As you can see, I went to THE Museum of Fine Arts on Sunday to view the Dutch Masters. While I was strolling through the galleries, I observed a visual thread that seemed to originate in the paintings of Vermeer and de Hooch and was later reinvented in the works of Piet Mondrian.
This way of abstracting structure is very much operating in my own work. If you look at the painting to the left, "The Astronomer" by Johannes Vermeer, the composition shows large almost geometric shapes made by the chair, the back wall, back cabinet and the rectangular painting which visually hems our astronomer into place. He has a gridded window onto the world and by touching a globe, through the arrangement of diminishing puzzle pieces we can visually feel the acceleration of his mind imaging enormous spaces. beyond his cramped interior.


Compare the two styles below, de Hooch on the left and Mondrian on the right. All of these paintings organized the space by the mapping and the measurement of portions in relation to the whole. The architectural designs of Theo Van Doesburg, founder of the De Stijil movement demonstrates how this way of abstractly composing can create Modern Architecture. The fitting together of bits like the pixels in a digital photograph started with this idea of components. Now we find it difficult to see in any other way and I think it started in the small quiet interior paintings from a nation that once ruled the oceans from their tiny little row houses.
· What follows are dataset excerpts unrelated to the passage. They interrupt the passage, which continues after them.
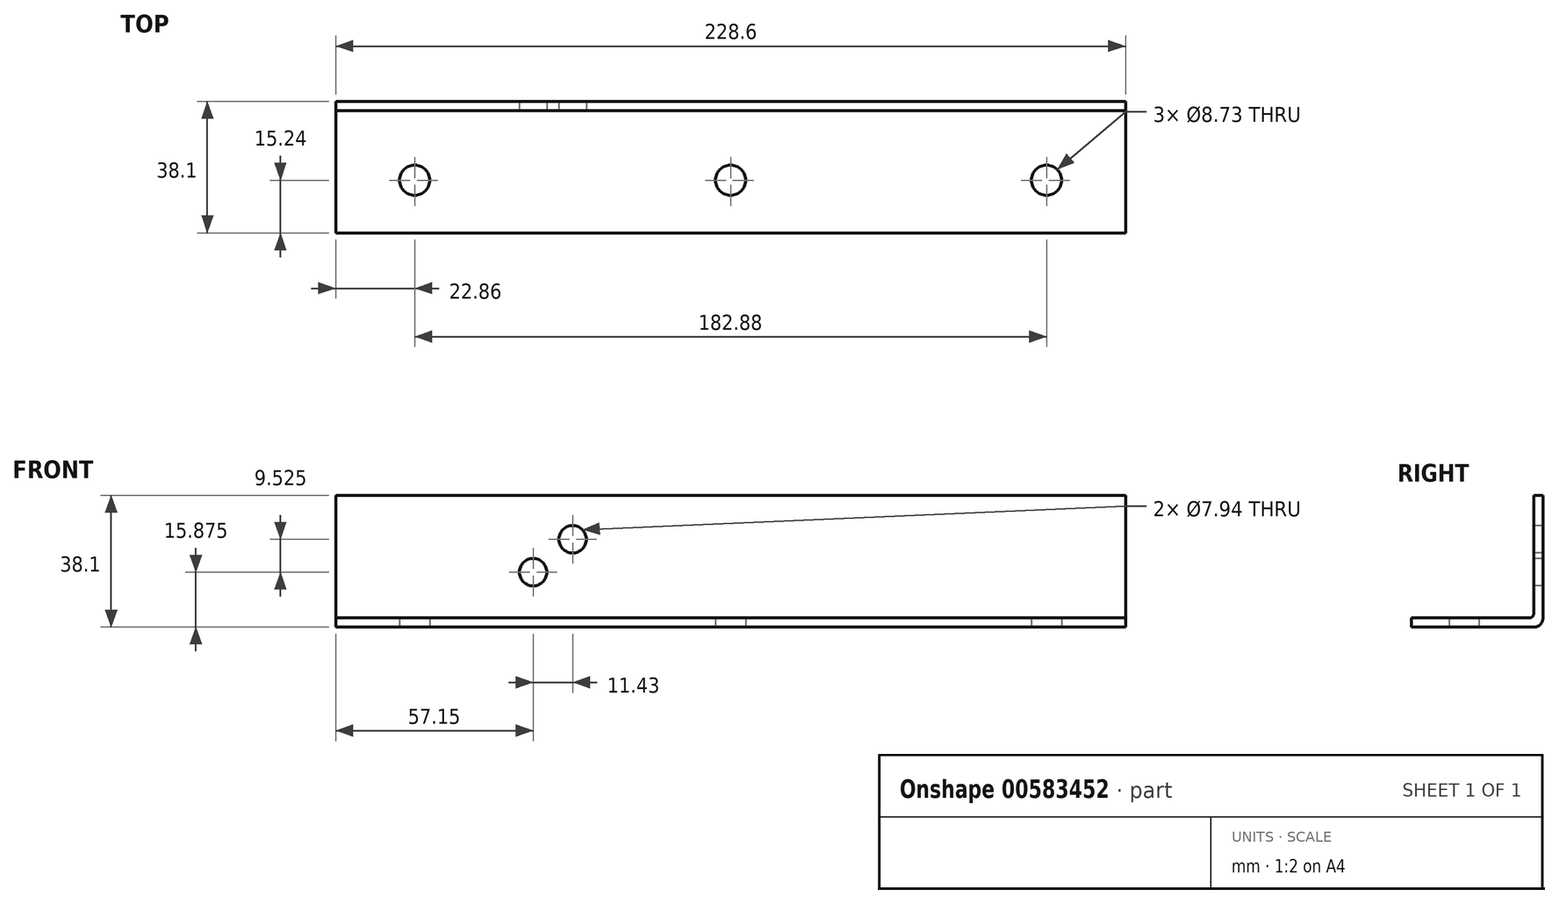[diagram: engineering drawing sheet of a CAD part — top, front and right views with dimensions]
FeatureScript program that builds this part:
annotation { "Feature Type Name" : "Feature", "Feature Type Description" : "" }
export const myFeature = defineFeature(function(context is Context, id is Id, definition is map)
    precondition{}
    {
        {
            var Q0;
            Q0=qCreatedBy(makeId("Front.planeOp"),FACE);
            var sketch = newSketch(context, id + "F0", { "sketchPlane" : qUnion([Q0])});
            skLineSegment(sketch, "E0.bottom", {"start": v(114.3, -19.05) * mm, "end": v(-114.3, -19.05) * mm});
            skLineSegment(sketch, "E0.top", {"start": v(114.3, 19.05) * mm, "end": v(-114.3, 19.05) * mm});
            skLineSegment(sketch, "E0.left", {"start": v(114.3, -19.05) * mm, "end": v(114.3, 19.05) * mm});
            skLineSegment(sketch, "E0.right", {"start": v(-114.3, -19.05) * mm, "end": v(-114.3, 19.05) * mm});
            skPoint(sketch, "E0.middle", {"position": v(0, 0) * mm});
            skSolve(sketch);
        }
        {
            var Q0;
            Q0=qSketchRegion(id+"F0",true);
            extrude(context, id + "F1", {"entities" : qUnion([Q0]), "depth" : 2.66 * mm});
        }
        {
            var Q0;
            Q0=makeQuery(id+"F1.opExtrude","SWEPT_FACE",FACE,{"disambiguationData":[OSD([sQuery(id+"F0.wireOp",EDGE,"E0.bottom")])]});
            var sketch = newSketch(context, id + "F2", { "sketchPlane" : qUnion([Q0])});
            skLineSegment(sketch, "E1.bottom", {"start": v(-114.3, 0) * mm, "end": v(114.3, 0) * mm});
            skLineSegment(sketch, "E1.top", {"start": v(-114.3, 38.1) * mm, "end": v(114.3, 38.1) * mm});
            skLineSegment(sketch, "E1.left", {"start": v(-114.3, 0) * mm, "end": v(-114.3, 38.1) * mm});
            skLineSegment(sketch, "E1.right", {"start": v(114.3, 0) * mm, "end": v(114.3, 38.1) * mm});
            skSolve(sketch);
        }
        {
            var Q0;
            Q0=qSketchRegion(id+"F2",true);
            extrude(context, id + "F3", {"entities" : qUnion([Q0]), "operationType" : NewBodyOperationType.ADD, "oppositeDirection" : true, "depth" : 2.66 * mm});
        }
        {
            var Q0;
            Q0=makeQuery(id+"F1.opExtrude","CAP_FACE",FACE,{"disambiguationData":[OSD([sQuery(id+"F0.wireOp",EDGE,"E0.bottom"),sQuery(id+"F0.wireOp",EDGE,"E0.top"),sQuery(id+"F0.wireOp",EDGE,"E0.left"),sQuery(id+"F0.wireOp",EDGE,"E0.right")])],"isStart":false});
            var sketch = newSketch(context, id + "F4", { "sketchPlane" : qUnion([Q0])});
            skCircle(sketch, "E2", {"center": v(-45.72, 6.35) * mm, "radius": 3.97 * mm});
            skCircle(sketch, "E3", {"center": v(-57.15, -3.18) * mm, "radius": 3.97 * mm});
            skSolve(sketch);
        }
        {
            var Q0;
            Q0=qSketchRegion(id+"F4",true);
            extrude(context, id + "F5", {"entities" : qUnion([Q0]), "operationType" : NewBodyOperationType.REMOVE, "oppositeDirection" : true, "depth" : 2.66 * mm});
        }
        {
            var Q0;
            Q0=makeQuery(id+"F3.boolean.opBoolean","MERGE",FACE,{"derivedFrom":[makeQuery(id+"F1.opExtrude","SWEPT_FACE",FACE,{"disambiguationData":[OSD([sQuery(id+"F0.wireOp",EDGE,"E0.bottom")])]}),makeQuery(id+"F3.opExtrude","CAP_FACE",FACE,{"disambiguationData":[OSD([sQuery(id+"F2.wireOp",EDGE,"E1.bottom"),sQuery(id+"F2.wireOp",EDGE,"E1.top"),sQuery(id+"F2.wireOp",EDGE,"E1.left"),sQuery(id+"F2.wireOp",EDGE,"E1.right")])],"isStart":true})]});
            var sketch = newSketch(context, id + "F6", { "sketchPlane" : qUnion([Q0])});
            skCircle(sketch, "E4", {"center": v(-91.44, 22.86) * mm, "radius": 4.37 * mm});
            skCircle(sketch, "E5", {"center": v(0, 22.86) * mm, "radius": 4.37 * mm});
            skCircle(sketch, "E6", {"center": v(91.44, 22.86) * mm, "radius": 4.37 * mm});
            skSolve(sketch);
        }
        {
            var Q0;
            Q0=qSketchRegion(id+"F6",true);
            extrude(context, id + "F7", {"entities" : qUnion([Q0]), "operationType" : NewBodyOperationType.REMOVE, "oppositeDirection" : true, "depth" : 2.66 * mm});
        }
        {
            var Q0;
            Q0=makeQuery(id+"F1.opExtrude","CAP_EDGE",EDGE,{"disambiguationData":[OSD([sQuery(id+"F0.wireOp",EDGE,"E0.bottom")])],"isStart":true});
            fillet(context, id + "F8", {"entities" : qUnion([Q0]), "radius" : 2.54 * mm, "tangentPropagation" : true, "allowEdgeOverflow" : false});
        }
        {
            var Q0;
            Q0=makeQuery(id+"F3.boolean.opBoolean","INTERSECT",EDGE,{"derivedFrom":[makeQuery(id+"F1.opExtrude","CAP_FACE",FACE,{"disambiguationData":[OSD([sQuery(id+"F0.wireOp",EDGE,"E0.bottom"),sQuery(id+"F0.wireOp",EDGE,"E0.top"),sQuery(id+"F0.wireOp",EDGE,"E0.left"),sQuery(id+"F0.wireOp",EDGE,"E0.right")])],"isStart":false}),makeQuery(id+"F3.opExtrude","CAP_FACE",FACE,{"disambiguationData":[OSD([sQuery(id+"F2.wireOp",EDGE,"E1.bottom"),sQuery(id+"F2.wireOp",EDGE,"E1.top"),sQuery(id+"F2.wireOp",EDGE,"E1.left"),sQuery(id+"F2.wireOp",EDGE,"E1.right")])],"isStart":false})]});
            fillet(context, id + "F9", {"entities" : qUnion([Q0]), "radius" : 1.27 * mm, "tangentPropagation" : true, "allowEdgeOverflow" : false});
        }
    });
Each time the tangram is put together, new relationships are seen. We find pleasure in making new files in our imaginations to view the whole in a different light. As fresh images inspire new harmonies, there is a never ending supply of wonder to fuel the artistic heart.
At every scale no piece is expendable and all parts are inseparable from one another and the Whole. For me observing the infinite flux of these patterns is a doorway to the presence of the Ineffable and a modern take on what we can't know but it has never stopped us from trying.